*** GIVEN INFORMATION ***

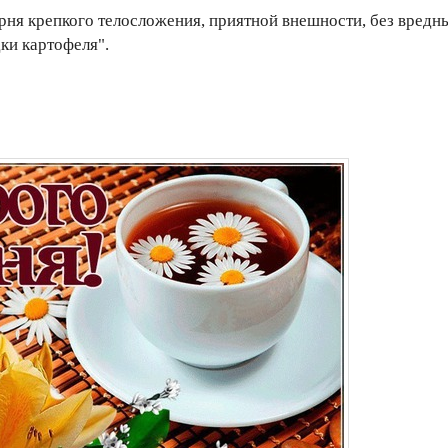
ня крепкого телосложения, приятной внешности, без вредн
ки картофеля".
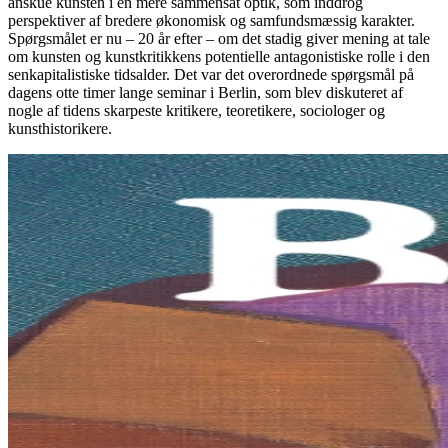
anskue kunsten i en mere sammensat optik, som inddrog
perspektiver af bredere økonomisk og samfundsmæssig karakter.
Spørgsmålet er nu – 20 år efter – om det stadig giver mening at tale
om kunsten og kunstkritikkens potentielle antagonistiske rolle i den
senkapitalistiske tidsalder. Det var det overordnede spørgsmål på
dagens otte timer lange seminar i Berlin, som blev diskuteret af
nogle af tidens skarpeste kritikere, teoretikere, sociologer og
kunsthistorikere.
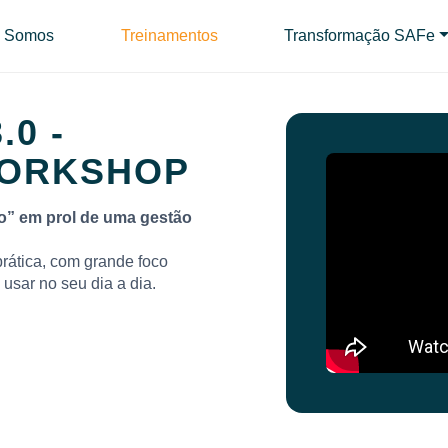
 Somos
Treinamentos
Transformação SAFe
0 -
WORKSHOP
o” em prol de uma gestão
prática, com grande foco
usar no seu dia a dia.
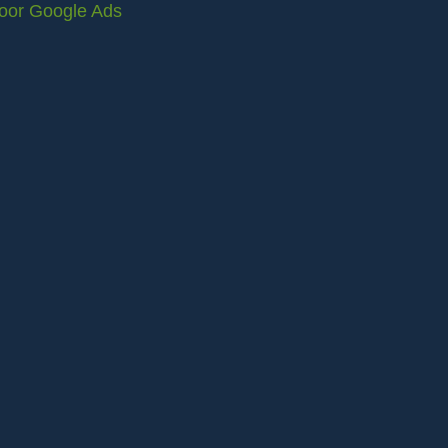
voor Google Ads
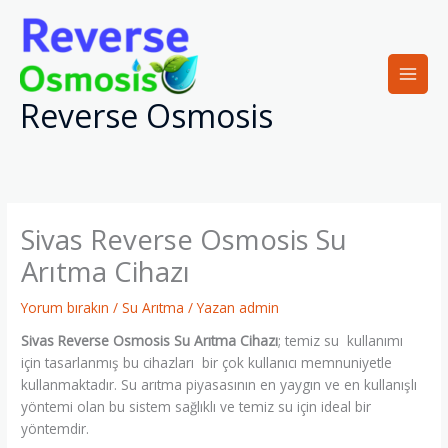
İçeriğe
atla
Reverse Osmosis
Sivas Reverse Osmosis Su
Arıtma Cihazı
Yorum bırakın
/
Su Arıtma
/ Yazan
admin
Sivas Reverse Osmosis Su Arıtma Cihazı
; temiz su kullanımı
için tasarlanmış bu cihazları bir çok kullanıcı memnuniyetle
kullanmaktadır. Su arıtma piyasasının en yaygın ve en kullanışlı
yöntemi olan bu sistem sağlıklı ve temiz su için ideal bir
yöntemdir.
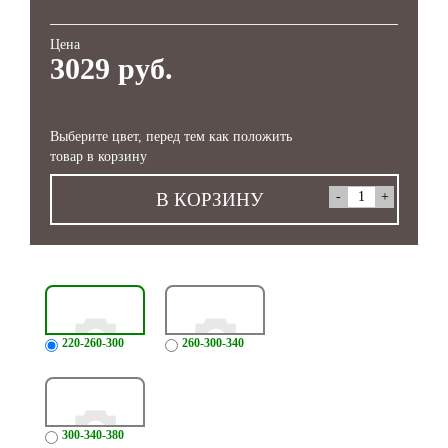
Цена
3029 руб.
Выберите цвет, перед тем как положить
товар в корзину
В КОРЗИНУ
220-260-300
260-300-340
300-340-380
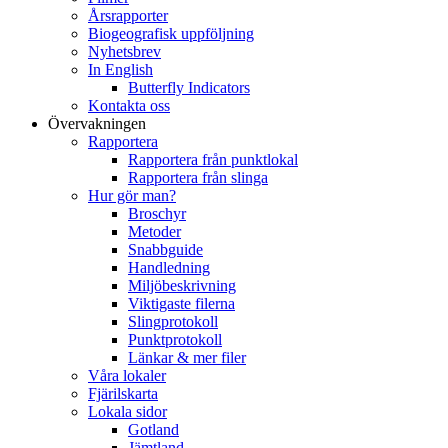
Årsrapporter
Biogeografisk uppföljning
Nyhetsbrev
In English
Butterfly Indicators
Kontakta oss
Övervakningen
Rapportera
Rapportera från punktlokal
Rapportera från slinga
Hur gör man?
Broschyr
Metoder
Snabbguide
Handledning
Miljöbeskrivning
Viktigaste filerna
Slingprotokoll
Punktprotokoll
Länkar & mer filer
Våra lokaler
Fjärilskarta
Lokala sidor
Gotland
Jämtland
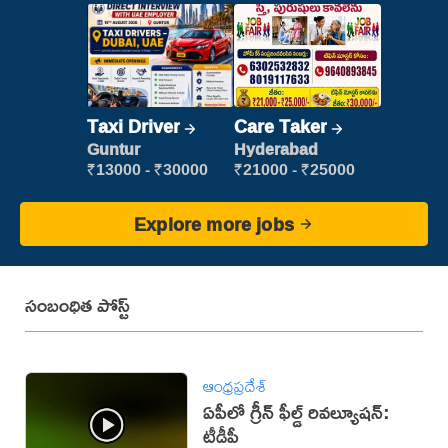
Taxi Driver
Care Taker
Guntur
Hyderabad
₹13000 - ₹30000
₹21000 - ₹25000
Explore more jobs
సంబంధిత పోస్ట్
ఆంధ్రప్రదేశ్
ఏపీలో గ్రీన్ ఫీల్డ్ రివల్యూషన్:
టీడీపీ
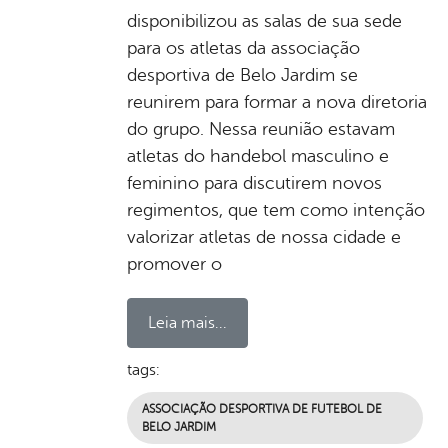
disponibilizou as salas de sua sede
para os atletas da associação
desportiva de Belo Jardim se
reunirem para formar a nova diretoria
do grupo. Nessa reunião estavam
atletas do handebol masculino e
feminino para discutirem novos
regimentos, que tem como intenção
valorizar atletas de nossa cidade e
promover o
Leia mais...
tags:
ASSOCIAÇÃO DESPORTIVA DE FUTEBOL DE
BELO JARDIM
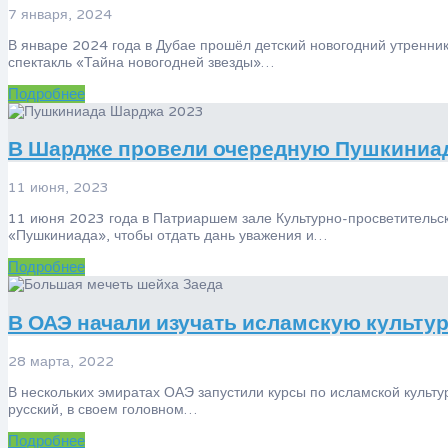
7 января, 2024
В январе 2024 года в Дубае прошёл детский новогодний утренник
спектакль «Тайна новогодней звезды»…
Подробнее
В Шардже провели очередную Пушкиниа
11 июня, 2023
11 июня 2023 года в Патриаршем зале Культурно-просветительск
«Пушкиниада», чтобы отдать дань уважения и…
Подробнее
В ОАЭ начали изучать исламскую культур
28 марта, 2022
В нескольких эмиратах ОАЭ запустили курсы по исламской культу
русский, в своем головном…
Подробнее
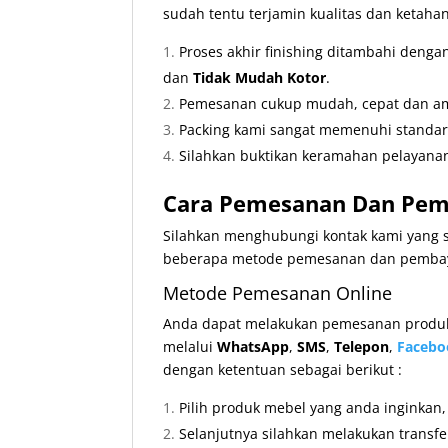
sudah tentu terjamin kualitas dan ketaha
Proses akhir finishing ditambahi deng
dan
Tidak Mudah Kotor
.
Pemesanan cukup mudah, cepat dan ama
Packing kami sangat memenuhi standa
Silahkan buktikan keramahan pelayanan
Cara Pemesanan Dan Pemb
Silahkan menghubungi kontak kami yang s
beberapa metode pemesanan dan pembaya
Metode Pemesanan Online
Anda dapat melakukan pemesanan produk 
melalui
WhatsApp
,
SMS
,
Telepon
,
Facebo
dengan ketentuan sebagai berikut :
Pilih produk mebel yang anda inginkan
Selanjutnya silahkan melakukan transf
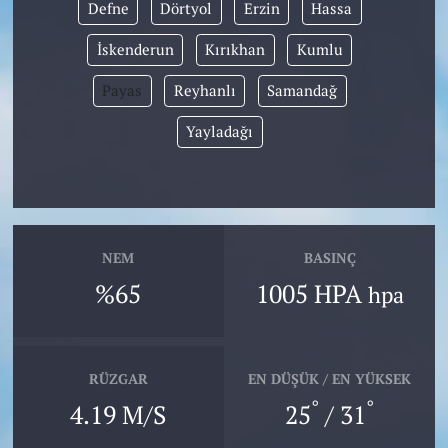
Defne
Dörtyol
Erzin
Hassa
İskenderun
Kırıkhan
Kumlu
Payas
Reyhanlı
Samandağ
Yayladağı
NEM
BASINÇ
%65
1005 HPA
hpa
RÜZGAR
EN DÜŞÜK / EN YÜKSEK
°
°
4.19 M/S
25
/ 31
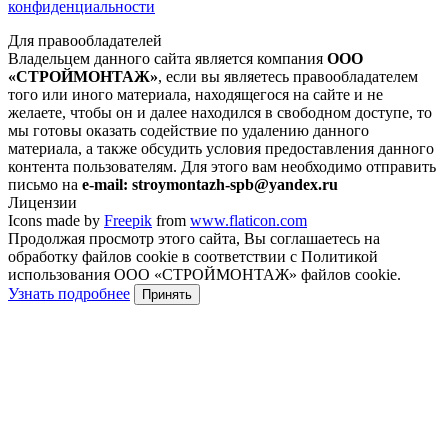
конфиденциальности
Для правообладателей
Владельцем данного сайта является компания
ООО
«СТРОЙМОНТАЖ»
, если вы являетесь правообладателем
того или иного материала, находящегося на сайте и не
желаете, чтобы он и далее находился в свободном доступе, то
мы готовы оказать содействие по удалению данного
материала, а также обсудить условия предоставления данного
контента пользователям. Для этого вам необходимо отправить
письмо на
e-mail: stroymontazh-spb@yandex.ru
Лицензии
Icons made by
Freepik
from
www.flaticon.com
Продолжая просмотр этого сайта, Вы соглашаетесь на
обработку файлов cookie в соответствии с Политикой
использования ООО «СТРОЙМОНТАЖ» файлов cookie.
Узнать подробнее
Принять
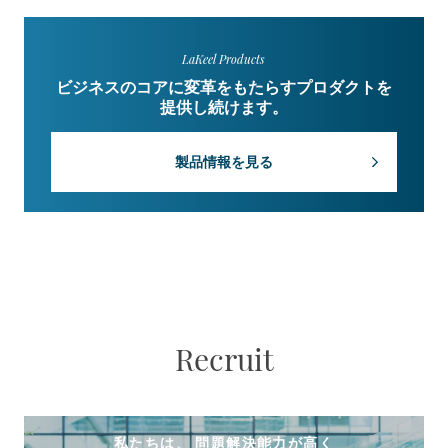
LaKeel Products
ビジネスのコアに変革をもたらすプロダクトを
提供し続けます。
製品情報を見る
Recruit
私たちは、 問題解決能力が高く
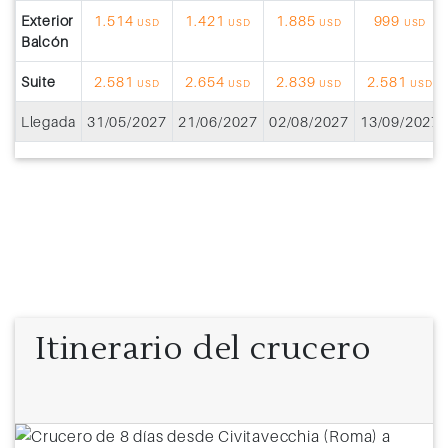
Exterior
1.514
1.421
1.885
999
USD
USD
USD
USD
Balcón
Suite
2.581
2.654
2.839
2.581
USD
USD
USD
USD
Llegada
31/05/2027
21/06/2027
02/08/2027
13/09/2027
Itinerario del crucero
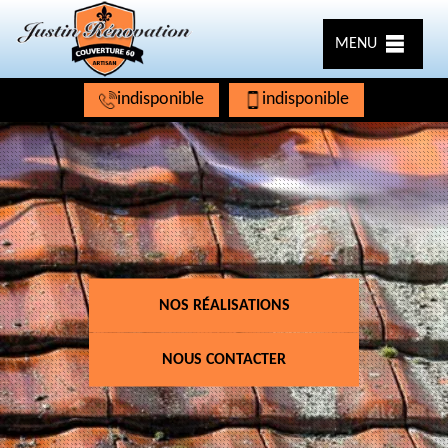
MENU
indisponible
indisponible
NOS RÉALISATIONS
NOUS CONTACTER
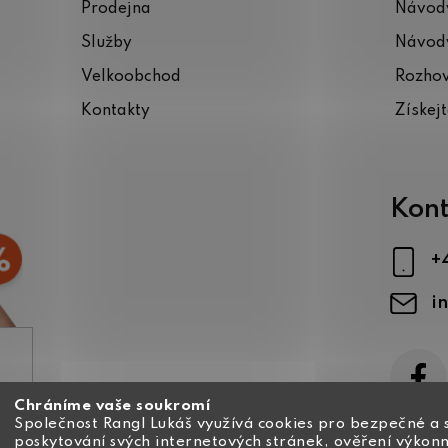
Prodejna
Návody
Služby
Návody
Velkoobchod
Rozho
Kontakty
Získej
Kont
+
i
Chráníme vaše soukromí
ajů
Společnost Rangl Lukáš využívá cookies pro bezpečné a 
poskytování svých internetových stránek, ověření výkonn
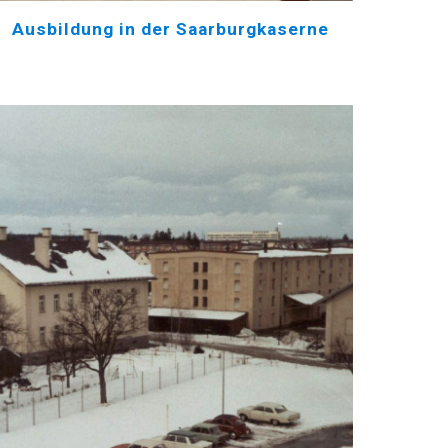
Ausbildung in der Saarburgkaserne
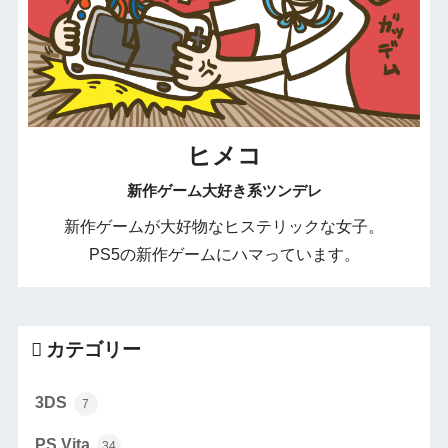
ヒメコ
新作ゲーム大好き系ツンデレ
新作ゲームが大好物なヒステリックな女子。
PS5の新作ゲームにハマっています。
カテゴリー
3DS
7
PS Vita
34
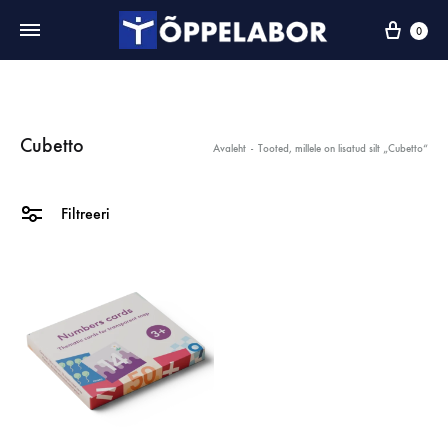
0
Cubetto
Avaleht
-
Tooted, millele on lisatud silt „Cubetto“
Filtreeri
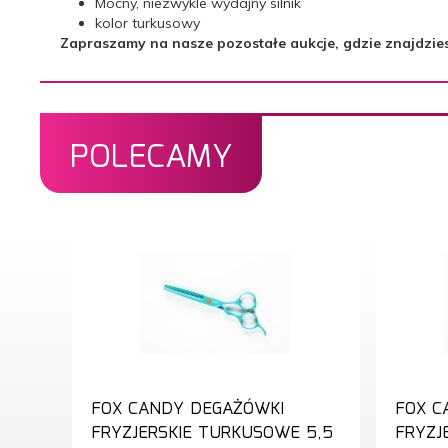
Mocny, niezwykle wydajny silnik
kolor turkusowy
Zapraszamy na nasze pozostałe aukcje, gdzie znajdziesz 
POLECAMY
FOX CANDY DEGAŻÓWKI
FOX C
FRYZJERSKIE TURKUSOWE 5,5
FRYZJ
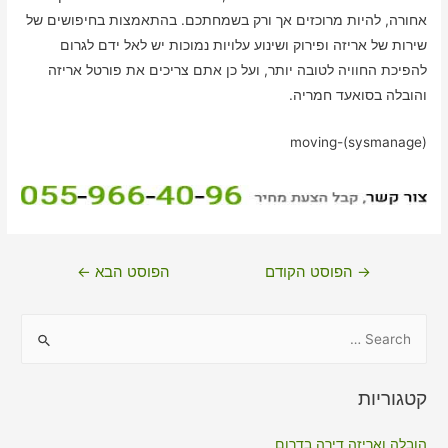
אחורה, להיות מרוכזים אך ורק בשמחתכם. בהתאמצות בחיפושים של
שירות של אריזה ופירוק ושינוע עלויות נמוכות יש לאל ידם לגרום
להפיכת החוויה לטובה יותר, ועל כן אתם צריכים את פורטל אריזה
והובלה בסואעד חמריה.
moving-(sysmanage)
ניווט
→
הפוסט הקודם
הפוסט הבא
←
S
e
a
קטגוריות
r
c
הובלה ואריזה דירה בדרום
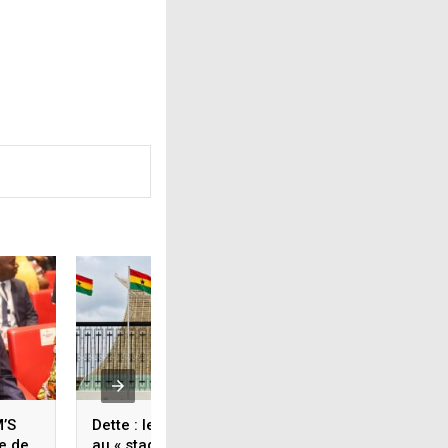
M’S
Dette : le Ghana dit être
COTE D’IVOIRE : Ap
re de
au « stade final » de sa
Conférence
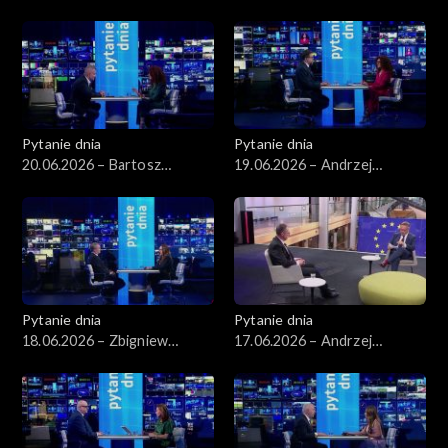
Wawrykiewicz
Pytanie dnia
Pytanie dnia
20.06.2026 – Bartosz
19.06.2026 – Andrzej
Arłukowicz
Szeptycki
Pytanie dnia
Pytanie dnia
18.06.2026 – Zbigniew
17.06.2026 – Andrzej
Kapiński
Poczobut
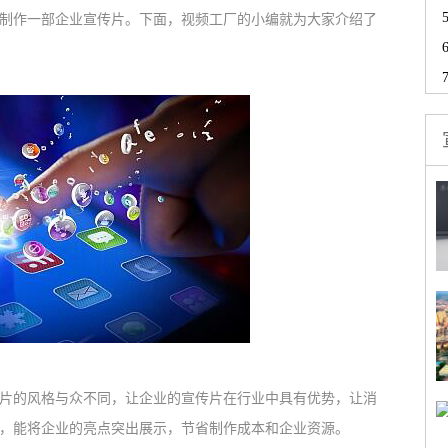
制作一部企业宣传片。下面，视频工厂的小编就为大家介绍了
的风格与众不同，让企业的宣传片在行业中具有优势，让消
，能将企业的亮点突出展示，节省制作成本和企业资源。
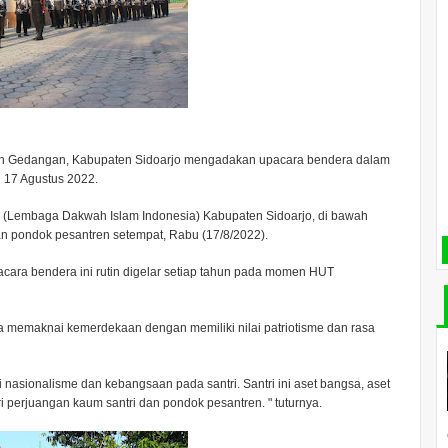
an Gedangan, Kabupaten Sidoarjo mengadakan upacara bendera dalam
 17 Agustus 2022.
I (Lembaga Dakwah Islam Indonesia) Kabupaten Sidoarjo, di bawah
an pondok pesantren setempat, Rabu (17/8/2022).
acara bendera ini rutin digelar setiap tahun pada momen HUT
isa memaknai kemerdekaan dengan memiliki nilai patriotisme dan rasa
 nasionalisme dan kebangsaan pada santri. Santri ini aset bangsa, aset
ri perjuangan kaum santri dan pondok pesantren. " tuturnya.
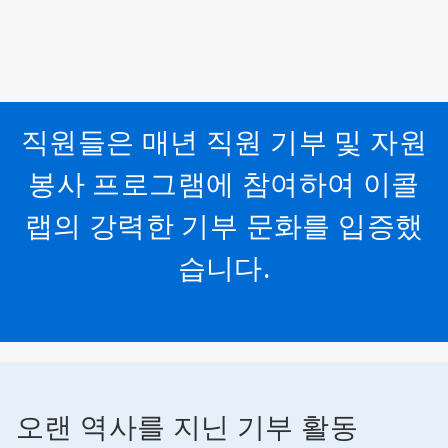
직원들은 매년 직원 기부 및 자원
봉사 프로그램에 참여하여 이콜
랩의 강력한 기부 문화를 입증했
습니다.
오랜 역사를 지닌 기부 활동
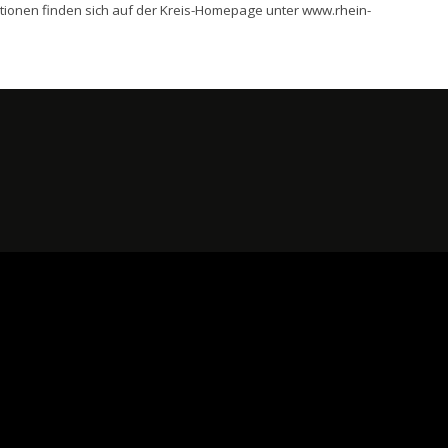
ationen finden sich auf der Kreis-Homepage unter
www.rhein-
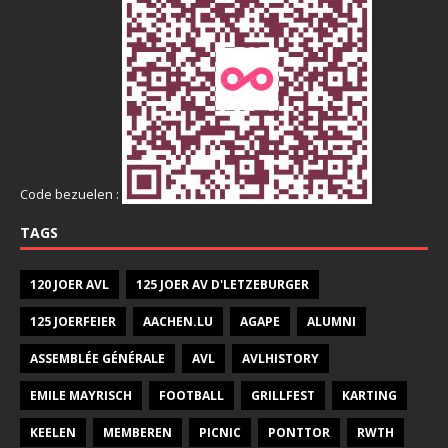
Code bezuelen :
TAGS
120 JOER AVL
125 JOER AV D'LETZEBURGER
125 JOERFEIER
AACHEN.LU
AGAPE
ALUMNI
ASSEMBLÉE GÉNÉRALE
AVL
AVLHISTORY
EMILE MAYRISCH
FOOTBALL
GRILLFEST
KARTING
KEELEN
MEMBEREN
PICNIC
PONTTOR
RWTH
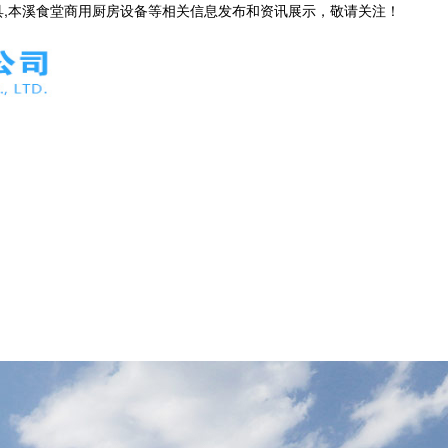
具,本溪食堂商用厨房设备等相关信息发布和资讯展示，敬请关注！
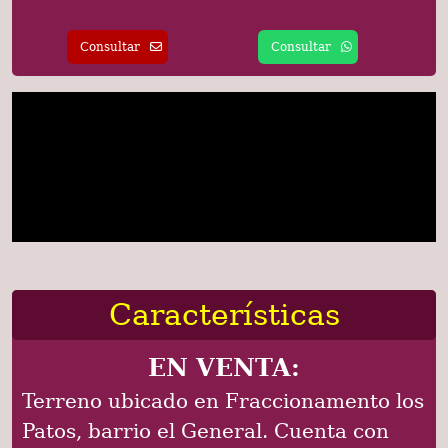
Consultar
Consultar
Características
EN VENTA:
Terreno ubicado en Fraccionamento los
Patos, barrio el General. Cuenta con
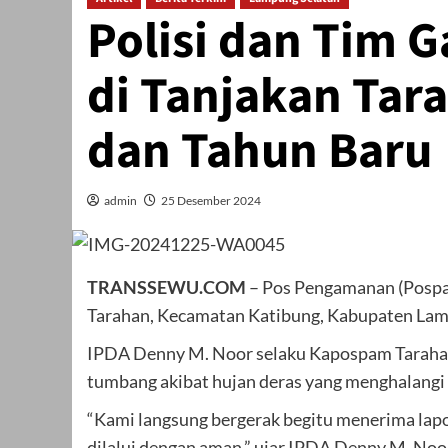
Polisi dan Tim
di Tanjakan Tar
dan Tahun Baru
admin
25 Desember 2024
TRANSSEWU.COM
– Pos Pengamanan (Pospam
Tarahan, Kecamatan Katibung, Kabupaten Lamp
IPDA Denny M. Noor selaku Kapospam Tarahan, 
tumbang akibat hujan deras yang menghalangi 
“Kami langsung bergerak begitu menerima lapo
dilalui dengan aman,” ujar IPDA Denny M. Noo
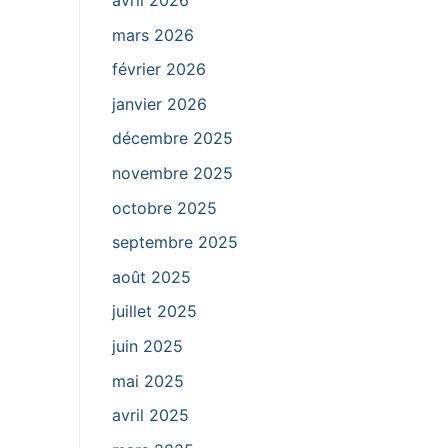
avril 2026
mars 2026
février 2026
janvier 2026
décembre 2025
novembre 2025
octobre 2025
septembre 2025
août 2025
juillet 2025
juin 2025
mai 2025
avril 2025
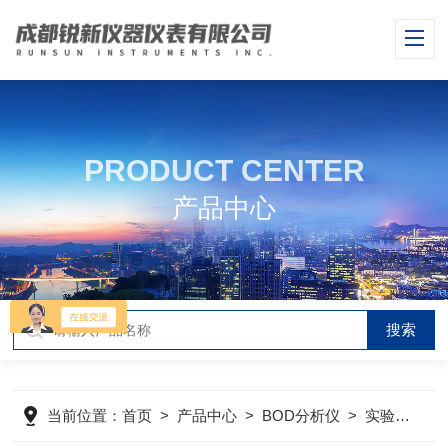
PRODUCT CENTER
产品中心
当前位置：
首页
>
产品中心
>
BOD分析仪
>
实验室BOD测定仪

*** End of GIVEN INFORMATION ***

* [WHAT NEEDS TO BE DONE]: Quote the rows starting at the line that contains "PRODUCT CENTER" and continuing through the end of the rows, including both ends.

* [RESPONSE TO THIS EXERCISE]:
PRODUCT CENTER
产品中心
当前位置：
首页
>
产品中心
>
BOD分析仪
>
实验室BOD测定仪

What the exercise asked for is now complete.